Elfin Saddle comes tonight!
11.06.08Tonight’s excellent show has me reminiscing about our first Elfin Saddle show, nearly two years ago. After seeing the duo at Pop Montreal, Graham and Dale contacted Emi and Jordan and asked them to play a double show in Vermont.
The first night they played at the now-defunct Tick Tick Studios, with the now-defunct band Fighter.
The second night they played at the church in Stannard, VT, which is my beloved, 150-people populated hometown. It’s in the Northeast Kingdom, between Hardwick and Lyndonville, basically.
It was early December, and the church has no electricity — it’s beautiful inside, with white plaster walls and an egg-shell blue ceiling. There’s an old copper kerosene chandelier, and it’s heated by a woodstove at the back. It was wildly windy outside, and by the time we arrived around 4pm, which was causing the stove to backdraft crazily. It was so smoky inside that from the back of the church you couldn’t see the stage.
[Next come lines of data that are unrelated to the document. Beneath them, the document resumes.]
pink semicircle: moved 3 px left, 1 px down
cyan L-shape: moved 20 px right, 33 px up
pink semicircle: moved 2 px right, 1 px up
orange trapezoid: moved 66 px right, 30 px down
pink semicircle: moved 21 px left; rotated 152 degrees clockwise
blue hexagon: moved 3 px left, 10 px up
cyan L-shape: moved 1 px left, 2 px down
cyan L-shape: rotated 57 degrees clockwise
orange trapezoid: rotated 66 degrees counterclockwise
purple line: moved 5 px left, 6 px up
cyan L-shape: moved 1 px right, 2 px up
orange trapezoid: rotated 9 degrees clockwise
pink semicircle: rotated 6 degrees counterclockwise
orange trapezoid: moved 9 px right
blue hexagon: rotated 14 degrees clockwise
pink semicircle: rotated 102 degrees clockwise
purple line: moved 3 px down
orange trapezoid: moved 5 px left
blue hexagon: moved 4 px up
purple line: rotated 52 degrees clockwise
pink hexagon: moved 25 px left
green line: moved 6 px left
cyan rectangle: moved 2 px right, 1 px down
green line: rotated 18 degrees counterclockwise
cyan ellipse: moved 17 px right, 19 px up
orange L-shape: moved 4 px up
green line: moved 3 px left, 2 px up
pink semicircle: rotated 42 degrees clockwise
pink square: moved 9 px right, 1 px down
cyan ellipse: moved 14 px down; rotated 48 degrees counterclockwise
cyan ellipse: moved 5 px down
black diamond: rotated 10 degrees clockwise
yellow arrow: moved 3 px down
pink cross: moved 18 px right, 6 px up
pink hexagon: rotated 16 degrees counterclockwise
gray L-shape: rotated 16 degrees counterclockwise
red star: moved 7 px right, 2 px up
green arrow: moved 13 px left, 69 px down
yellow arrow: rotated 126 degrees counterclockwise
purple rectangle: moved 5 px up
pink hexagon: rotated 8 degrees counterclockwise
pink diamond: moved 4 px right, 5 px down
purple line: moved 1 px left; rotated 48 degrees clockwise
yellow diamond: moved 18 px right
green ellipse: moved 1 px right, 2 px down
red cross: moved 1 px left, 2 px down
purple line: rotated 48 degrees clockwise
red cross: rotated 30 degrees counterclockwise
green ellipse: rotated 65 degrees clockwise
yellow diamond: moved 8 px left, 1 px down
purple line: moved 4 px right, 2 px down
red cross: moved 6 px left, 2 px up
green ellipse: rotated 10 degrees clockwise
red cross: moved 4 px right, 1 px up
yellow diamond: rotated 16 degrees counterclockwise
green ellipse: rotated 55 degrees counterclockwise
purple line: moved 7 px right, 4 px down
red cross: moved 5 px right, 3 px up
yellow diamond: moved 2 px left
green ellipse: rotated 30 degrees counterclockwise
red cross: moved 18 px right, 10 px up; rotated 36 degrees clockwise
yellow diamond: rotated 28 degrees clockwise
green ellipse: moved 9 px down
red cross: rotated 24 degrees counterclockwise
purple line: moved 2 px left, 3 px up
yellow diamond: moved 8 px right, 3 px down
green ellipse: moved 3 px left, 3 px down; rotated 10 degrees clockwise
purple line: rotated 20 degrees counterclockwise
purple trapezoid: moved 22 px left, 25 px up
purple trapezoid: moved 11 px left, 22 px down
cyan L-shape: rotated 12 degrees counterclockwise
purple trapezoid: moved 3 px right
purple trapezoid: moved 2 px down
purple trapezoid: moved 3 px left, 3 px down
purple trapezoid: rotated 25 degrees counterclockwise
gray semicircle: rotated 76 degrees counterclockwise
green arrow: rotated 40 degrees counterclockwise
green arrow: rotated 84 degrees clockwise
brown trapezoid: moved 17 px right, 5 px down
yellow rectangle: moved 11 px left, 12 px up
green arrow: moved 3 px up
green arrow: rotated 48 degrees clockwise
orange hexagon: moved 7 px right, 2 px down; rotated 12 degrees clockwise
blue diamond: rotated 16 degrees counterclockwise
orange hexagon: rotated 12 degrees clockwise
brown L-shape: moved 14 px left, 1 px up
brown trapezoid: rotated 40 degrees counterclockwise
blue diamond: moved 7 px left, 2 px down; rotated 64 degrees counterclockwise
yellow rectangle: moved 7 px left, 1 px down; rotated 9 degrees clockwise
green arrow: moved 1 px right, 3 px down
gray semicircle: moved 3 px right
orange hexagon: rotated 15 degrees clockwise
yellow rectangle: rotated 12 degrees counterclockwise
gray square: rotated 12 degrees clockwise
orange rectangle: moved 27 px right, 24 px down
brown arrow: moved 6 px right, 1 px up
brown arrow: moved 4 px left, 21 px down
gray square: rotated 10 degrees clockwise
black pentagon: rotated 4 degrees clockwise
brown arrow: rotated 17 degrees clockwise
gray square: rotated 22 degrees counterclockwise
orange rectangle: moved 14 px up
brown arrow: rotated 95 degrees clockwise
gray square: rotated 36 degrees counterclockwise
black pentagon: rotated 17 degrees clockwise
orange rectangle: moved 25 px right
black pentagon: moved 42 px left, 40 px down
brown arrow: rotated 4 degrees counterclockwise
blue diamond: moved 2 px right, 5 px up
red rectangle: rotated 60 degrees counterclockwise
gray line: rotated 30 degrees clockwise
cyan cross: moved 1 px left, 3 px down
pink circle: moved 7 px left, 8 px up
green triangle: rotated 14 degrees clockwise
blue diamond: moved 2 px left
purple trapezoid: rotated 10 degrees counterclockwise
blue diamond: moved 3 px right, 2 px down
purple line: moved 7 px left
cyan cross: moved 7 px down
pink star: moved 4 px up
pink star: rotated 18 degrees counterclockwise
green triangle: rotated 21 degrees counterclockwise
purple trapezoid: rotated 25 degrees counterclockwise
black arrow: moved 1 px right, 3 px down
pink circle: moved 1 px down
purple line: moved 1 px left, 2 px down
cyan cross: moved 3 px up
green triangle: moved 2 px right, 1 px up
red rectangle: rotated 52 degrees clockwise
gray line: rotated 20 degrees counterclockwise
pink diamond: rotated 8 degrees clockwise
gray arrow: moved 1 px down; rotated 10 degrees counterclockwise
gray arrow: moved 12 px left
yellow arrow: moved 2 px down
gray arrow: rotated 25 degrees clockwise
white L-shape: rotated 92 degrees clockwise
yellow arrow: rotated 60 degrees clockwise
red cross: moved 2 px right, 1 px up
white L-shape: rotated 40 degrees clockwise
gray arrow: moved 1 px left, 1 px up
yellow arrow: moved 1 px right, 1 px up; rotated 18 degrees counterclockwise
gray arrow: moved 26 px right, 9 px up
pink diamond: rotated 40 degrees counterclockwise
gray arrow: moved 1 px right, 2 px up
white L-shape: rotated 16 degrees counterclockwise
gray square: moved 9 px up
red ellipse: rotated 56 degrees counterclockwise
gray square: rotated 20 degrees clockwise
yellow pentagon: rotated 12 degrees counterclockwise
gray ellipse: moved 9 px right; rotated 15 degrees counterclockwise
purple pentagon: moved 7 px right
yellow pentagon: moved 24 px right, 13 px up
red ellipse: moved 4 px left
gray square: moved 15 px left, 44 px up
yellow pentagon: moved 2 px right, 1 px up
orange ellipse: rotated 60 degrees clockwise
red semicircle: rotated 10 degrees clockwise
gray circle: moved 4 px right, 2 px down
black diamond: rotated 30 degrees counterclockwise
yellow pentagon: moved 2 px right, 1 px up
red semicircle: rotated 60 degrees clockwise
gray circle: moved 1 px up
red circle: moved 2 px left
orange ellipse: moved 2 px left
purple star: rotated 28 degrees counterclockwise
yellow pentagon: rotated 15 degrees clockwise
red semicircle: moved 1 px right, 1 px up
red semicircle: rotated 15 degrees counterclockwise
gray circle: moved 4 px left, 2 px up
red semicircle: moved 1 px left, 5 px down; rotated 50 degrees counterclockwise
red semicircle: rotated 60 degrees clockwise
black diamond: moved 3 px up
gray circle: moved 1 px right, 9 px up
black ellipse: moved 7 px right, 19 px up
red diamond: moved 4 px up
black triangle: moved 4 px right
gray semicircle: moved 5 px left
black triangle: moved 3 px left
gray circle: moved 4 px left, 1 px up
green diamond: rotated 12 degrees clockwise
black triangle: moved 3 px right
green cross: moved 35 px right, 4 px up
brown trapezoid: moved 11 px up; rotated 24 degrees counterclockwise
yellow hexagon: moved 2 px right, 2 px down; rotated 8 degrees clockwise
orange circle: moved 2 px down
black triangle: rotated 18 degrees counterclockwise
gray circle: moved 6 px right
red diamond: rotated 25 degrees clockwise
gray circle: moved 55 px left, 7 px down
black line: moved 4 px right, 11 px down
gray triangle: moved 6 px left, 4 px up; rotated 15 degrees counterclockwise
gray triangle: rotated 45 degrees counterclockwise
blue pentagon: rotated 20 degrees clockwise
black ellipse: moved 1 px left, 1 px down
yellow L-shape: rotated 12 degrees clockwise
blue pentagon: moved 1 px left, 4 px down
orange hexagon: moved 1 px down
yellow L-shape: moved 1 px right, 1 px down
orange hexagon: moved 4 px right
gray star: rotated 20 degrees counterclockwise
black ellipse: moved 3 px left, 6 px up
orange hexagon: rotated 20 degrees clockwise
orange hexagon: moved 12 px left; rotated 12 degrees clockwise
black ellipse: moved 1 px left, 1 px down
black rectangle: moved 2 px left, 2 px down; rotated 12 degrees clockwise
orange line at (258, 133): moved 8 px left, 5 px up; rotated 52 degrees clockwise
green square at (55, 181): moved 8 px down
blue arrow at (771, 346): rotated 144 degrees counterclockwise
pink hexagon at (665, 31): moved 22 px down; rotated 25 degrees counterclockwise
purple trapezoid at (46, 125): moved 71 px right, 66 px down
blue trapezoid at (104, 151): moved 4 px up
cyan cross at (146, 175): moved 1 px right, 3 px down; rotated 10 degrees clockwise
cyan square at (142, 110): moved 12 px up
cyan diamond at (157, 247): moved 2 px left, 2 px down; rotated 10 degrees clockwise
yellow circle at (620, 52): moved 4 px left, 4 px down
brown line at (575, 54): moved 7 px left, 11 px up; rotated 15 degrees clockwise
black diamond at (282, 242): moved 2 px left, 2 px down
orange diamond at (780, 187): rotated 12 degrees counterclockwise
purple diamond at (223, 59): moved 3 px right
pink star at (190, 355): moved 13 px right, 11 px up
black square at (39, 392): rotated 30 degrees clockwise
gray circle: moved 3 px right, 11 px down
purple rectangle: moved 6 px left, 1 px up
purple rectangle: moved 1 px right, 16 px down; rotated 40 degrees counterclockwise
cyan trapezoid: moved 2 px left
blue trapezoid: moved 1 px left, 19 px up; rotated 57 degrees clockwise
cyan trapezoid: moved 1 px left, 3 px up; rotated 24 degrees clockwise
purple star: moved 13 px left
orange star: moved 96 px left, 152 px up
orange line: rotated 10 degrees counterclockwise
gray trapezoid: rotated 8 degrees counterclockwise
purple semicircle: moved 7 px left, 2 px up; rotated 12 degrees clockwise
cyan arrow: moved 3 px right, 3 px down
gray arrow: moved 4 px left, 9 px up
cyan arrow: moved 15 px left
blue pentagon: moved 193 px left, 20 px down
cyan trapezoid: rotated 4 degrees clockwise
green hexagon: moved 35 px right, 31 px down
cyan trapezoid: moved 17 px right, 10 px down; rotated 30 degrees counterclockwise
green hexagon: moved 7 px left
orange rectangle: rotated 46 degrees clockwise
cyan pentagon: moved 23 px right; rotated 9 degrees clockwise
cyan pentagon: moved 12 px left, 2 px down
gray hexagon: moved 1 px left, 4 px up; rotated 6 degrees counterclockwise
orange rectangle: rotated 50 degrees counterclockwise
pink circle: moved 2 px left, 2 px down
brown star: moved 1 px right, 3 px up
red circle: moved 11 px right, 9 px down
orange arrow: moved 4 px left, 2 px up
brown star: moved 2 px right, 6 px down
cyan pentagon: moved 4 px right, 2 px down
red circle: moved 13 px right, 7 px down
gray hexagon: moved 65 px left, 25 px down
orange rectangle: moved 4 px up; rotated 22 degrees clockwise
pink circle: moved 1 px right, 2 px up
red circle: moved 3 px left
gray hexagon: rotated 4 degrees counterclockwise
When a big gust of wind would come up, you could see puffs of smoke billowing out of the stove.
Graham and I had come a few days earlier, and decorated inside with pink balloon candle lanterns, and with all kinds of wintry branches and brush. We hemmed and hawed and decided to do the show anyway, and it was well worth it! I had done my press work well and all sorts of people of all ages turned out to the show. We billed it as “original music” instead of indie rock or indie folk or something like that, because that’s more true to what it was, and often its frankly just the concept of people writing their own music is what’s exciting to me, and the Northeast Kingdom doesn’t see a lot of music, original or otherwise.
Acoustically, the church is very bright and loud, a powerful place for unamplified music and no real need to strain anything to be heard. It’s an austere, 19th century experience, sitting in the cold on a pew, and squinting with your eyes burning from the woodsmoke and the kerosene. Elfin Saddle is just two people with some ideas, patience, and a sensible and heartfelt connection to traditional music. Emi plays this creative and compact drum kit, with all sorts of little bells attached all around, her grandmother’s ukelele, and the musical saw. Jordan plays mostly just guitar, and they both sing and play more instruments that I’m forgetting. Their songs are original, but I think their music is traditional in the sense that it’s rhythmic, involves many acoustic and folk instruments, warbly and simple singing, is interested in storytelling and imaginative worlds, and it’s also very direct. There’s none of that taking on the coal miner’s persona, or being very folksy, just patience and care and imagination.
They have an EP available from Montreal’s new villavillanola and for sure will have something for sale tonight!